REQUIRED ACTION:
Reproduce the records' lines word for word, beginning at the line that contains "VizAt: ¿despedida o" and stopping after the line that contains "las próximas semanas".

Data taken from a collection
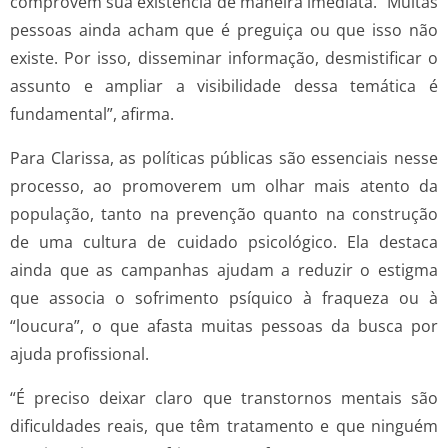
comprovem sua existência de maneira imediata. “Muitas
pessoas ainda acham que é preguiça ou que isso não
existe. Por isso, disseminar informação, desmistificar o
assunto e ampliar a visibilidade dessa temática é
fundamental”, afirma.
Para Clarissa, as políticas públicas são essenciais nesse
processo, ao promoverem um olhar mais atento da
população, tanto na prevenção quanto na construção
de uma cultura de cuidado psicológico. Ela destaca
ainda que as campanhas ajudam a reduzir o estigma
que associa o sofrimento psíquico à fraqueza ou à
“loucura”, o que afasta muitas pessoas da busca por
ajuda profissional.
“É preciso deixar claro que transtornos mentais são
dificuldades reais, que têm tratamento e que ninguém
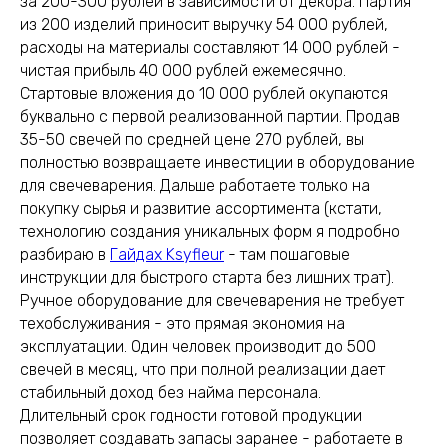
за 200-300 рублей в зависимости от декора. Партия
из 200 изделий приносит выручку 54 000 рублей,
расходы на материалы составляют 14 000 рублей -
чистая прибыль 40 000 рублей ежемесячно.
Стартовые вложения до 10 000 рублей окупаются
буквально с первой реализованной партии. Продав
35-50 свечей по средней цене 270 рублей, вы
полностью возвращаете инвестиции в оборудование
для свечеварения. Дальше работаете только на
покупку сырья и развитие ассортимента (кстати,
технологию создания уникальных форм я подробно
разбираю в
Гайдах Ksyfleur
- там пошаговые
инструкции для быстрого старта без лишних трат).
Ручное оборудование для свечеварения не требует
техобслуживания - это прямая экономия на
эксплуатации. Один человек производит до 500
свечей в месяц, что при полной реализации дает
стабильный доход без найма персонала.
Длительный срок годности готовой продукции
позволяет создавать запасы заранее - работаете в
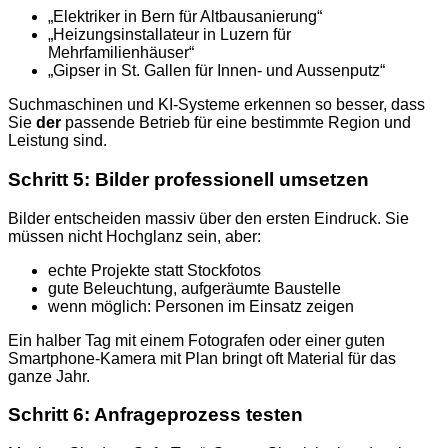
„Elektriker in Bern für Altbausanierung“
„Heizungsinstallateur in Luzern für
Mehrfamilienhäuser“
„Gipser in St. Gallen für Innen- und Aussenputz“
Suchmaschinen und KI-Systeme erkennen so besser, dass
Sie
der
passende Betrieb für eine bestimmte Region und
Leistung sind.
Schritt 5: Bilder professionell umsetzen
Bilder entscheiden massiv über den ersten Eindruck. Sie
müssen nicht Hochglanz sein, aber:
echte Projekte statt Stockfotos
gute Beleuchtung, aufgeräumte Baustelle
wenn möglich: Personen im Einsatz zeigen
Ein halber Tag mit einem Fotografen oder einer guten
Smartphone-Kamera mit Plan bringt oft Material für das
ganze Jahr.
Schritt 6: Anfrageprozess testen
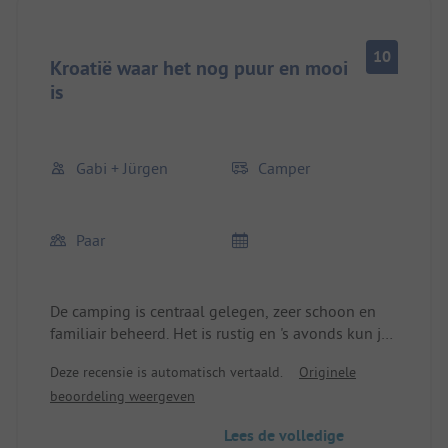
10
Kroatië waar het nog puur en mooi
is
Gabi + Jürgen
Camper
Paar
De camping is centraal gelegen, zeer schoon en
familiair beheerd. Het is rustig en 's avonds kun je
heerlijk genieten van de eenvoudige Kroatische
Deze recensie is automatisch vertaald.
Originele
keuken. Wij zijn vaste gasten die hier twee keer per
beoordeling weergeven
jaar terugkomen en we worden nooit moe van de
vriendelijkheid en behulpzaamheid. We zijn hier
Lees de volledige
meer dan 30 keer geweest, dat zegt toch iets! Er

==

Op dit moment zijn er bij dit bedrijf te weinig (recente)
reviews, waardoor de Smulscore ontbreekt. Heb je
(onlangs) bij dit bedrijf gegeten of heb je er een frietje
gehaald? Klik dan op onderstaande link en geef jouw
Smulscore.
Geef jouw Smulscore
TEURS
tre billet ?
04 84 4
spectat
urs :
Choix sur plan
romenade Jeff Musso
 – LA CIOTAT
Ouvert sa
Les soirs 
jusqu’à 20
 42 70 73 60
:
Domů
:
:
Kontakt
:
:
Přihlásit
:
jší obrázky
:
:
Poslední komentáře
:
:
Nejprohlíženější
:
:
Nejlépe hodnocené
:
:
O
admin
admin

--

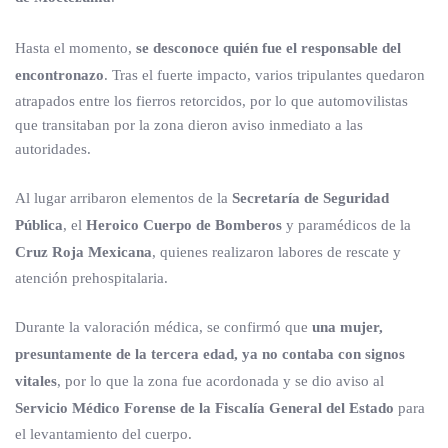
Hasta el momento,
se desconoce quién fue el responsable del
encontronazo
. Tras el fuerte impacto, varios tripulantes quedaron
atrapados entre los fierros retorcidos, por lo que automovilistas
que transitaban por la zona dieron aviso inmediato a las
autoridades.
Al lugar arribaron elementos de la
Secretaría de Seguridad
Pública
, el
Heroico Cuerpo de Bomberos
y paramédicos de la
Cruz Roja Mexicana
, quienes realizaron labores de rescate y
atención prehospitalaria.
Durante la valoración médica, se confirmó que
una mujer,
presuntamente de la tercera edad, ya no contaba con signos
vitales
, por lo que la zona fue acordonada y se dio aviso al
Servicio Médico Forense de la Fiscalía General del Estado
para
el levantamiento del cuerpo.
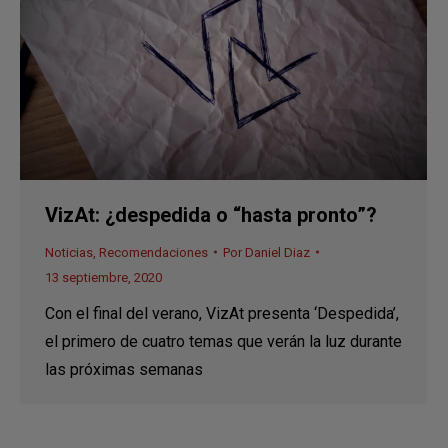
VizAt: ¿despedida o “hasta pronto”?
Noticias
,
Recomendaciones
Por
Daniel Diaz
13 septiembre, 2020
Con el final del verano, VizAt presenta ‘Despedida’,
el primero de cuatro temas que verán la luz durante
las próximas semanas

REPLY TO THE EXERCISE:
VizAt: ¿despedida o “hasta pronto”?
Noticias
,
Recomendaciones
Por
Daniel Diaz
13 septiembre, 2020
Con el final del verano, VizAt presenta ‘Despedida’,
el primero de cuatro temas que verán la luz durante
las próximas semanas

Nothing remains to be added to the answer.